Numbers of registered members in different provinces and cities
Chart configuration:
| Setting | Value |
|---|---|
| Chart type | Stacked Bar Chart |
| X-axis field | uid — Aggregate: Distinct Count — Displayed Title: Number of Registered Members |
| Y-axis field | region — Displayed Title: Province |
Steps:
Double-click the chart title and enter a name.
In Style Settings, click Change Chart and select Stacked Bar Chart.
In Data Settings, drag uid to the X-axis area. From the X-axis drop-down list, choose Aggregate > Distinct Count. Drag region to the Y-axis area.

In Style Settings, click Global Settings > Chart Information > Details > Chart Style.
Under X-axis, click Axis Title and set Displayed Title to Number of Registered Members.
Under Y-axis, click Axis Title and set Displayed Title to Province.
Click Save in the upper-right corner.

Result:

Page view distribution by age range
Chart configuration:
| Setting | Value |
|---|---|
| Chart type | Pie Chart |
| Category field | age_range |
| Value field | pv — Aggregate: Sum |
Steps:
Double-click the chart title and enter a name.
In Style Settings, click Change Chart and select Pie Chart.
In Data Settings, drag age_range to the Category area. Drag pv to the Value area and choose Aggregate > Sum from the Value drop-down list.
Click Save in the upper-right corner.

Result:

Page view distribution by gender
Chart configuration:
| Setting | Value |
|---|---|
| Chart type | Pie Chart |
| Category field | gender |
| Value field | pv — Aggregate: Sum |
Steps:
Double-click the chart title and enter a name.
In Style Settings, click Change Chart and select Pie Chart.
In Data Settings, drag gender to the Category area.
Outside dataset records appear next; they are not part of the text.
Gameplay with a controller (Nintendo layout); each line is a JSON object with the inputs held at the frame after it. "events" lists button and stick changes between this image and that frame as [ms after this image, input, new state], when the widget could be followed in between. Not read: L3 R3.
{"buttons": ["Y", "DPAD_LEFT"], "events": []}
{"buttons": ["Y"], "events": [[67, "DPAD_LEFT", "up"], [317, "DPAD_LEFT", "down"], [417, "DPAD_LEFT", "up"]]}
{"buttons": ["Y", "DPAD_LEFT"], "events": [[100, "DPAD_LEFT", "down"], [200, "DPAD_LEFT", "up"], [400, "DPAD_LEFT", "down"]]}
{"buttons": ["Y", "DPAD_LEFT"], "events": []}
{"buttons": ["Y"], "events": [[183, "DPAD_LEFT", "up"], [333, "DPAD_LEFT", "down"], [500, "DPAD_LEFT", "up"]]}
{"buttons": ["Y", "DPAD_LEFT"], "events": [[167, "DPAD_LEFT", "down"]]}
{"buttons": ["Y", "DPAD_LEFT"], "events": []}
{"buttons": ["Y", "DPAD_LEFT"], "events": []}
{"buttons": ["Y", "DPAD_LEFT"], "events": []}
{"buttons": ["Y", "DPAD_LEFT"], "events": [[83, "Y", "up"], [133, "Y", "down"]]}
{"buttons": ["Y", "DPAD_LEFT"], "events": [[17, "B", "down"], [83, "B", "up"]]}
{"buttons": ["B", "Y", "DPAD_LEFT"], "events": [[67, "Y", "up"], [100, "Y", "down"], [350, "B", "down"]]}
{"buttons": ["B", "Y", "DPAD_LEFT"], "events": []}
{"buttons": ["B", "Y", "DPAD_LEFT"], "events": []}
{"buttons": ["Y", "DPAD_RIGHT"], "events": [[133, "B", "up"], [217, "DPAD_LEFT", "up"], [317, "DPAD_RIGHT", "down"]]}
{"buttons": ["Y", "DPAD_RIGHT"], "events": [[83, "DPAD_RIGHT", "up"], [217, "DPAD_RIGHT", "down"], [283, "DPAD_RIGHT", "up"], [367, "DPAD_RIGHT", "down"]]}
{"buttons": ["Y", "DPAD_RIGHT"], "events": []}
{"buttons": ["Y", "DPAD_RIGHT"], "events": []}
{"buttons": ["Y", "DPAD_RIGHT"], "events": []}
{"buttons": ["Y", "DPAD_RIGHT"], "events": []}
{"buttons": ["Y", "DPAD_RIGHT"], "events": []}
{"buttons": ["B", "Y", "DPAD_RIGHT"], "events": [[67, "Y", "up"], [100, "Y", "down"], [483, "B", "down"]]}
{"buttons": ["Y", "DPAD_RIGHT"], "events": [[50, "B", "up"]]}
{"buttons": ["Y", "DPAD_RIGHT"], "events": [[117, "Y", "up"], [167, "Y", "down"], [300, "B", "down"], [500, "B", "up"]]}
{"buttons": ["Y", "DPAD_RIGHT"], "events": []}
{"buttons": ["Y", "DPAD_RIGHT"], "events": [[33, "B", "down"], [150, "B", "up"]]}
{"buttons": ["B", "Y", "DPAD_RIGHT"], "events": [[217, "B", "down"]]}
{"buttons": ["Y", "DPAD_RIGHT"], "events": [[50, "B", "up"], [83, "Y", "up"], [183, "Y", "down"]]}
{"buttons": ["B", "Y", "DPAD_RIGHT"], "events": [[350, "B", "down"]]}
Drag pv to the Value area and choose Aggregate > Sum from the Value drop-down list.
Click Save in the upper-right corner.

Result:

Page views by gender and zodiac sign
Chart configuration:
| Setting | Value |
|---|---|
| Chart type | Grouped Column Chart |
| X-axis field | gender — Displayed Title: gender |
| Y-axis field | pv — Aggregate: Sum — Displayed Title: pv |
| Split field | zodiac |
Steps:
Double-click the chart title and enter a name.
In Style Settings, click Change Chart and select Grouped Column Chart.
In Data Settings:

Drag gender to the X-axis area.
Drag pv to the Y-axis area and choose Aggregate > Sum from the Y-axis drop-down list.
Drag zodiac to the Split area.
In Style Settings, click Global Settings > Chart Information > Details > Chart Style.
Under X-axis, click Axis Title and set Displayed Title to gender.
Under Y-axis, click Axis Title and set Displayed Title to pv.
Click Save in the upper-right corner.

Result:

What's next
To save a chart permanently and share it, click Save in the upper-right corner.

To create a copy of a chart under a new name (for example, to reuse the same query with a different chart type), click Save As.
To view all charts saved with Save As, click Cards in the left-side navigation pane of DataAnalysis.